Even after all the other great symphonies and cycles you’ve done, is Beethoven still a challenge?
It really is. And not just because conductors are simple people who only ever want to conduct Wagner’s Ring or record a Beethoven cycle. There is the sense this is an event because of all the music that comes after it: this is like going back to the source of everything. For so many members of the orchestra, Beethoven was one of the first composers they loved. Somehow it is music that keeps you honest. You look at yourself reflected in the Beethoven mirror and there aren’t many places to hide. It shows you where you are.
Do you have to find a balance between treating the symphonies individually and as part of a cycle?
There’s always a journey from the First Symphony, which could be Haydn on steroids, to the Ninth, which points to Bruckner and Mahler. One of Beethoven’s favourite things was the idea that ‘opposites can also be true’. The Fifth and Sixth are as different as can be and were written almost in response to each other. Sometimes the way we play and rehearse the symphonies reflects that. We often play the Seventh and Fourth together, and have to shake ourselves after the Seventh to remember that the Fourth is not an ecstactic, violent, dangerous thing – it’s much more intimate. So in some ways you have to find a different style for each piece.

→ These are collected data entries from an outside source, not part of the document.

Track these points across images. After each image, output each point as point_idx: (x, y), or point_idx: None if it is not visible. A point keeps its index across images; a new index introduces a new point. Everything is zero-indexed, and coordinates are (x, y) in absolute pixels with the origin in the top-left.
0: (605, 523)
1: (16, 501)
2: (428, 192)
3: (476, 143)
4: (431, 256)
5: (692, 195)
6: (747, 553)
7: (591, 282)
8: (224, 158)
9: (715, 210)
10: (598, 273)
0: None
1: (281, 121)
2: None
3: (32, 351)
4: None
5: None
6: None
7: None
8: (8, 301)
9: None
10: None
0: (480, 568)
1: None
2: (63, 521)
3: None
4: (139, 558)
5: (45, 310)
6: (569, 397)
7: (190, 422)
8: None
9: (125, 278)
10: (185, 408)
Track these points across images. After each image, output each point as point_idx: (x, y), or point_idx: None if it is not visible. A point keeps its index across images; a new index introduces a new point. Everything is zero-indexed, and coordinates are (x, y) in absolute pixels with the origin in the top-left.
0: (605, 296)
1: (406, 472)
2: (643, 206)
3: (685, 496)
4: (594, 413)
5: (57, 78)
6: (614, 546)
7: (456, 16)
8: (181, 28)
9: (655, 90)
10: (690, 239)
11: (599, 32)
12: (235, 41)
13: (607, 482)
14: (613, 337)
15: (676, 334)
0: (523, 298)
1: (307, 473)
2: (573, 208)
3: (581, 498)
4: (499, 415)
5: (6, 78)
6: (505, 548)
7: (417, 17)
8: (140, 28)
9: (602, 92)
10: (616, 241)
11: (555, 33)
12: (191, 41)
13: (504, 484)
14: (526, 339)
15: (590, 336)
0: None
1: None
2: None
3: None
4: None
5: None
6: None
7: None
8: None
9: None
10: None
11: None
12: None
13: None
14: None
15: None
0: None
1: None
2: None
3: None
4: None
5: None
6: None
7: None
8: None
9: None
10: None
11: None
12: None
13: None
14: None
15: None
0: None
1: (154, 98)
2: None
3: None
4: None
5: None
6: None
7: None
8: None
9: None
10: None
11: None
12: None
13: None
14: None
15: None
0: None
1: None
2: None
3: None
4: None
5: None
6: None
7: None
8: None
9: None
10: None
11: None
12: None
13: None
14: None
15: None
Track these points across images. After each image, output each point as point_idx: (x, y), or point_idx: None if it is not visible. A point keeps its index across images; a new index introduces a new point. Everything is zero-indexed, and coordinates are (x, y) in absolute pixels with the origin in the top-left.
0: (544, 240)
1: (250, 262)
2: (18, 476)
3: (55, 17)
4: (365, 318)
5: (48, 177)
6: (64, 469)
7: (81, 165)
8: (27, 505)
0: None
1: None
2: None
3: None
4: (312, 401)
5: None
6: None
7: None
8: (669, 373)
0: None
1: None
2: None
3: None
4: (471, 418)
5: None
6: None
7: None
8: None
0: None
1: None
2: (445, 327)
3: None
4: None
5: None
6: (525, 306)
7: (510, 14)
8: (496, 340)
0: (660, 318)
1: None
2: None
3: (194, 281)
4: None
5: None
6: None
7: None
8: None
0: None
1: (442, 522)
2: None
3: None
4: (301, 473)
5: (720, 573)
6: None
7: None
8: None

You recorded a Beethoven cycle with the Vienna Philharmonic in 2002. What different qualities do these two orchestras bring?
It’s very hard to say, but the Vienna Philharmonic is an opera orchestra, so there’s something to do with refinement and giving way to other people, while the Berlin Philharmonic simply goes for it and burns into everybody’s consciousness. As I’ve got older, I try to do less with the surface of the music, to fiddle around with it less. I’ve found myself extremely inspired by Sir Charles Mackerras’s last cycle, not just his electricity but also the sheer directness of utterance, which seemed to me so true to Beethoven.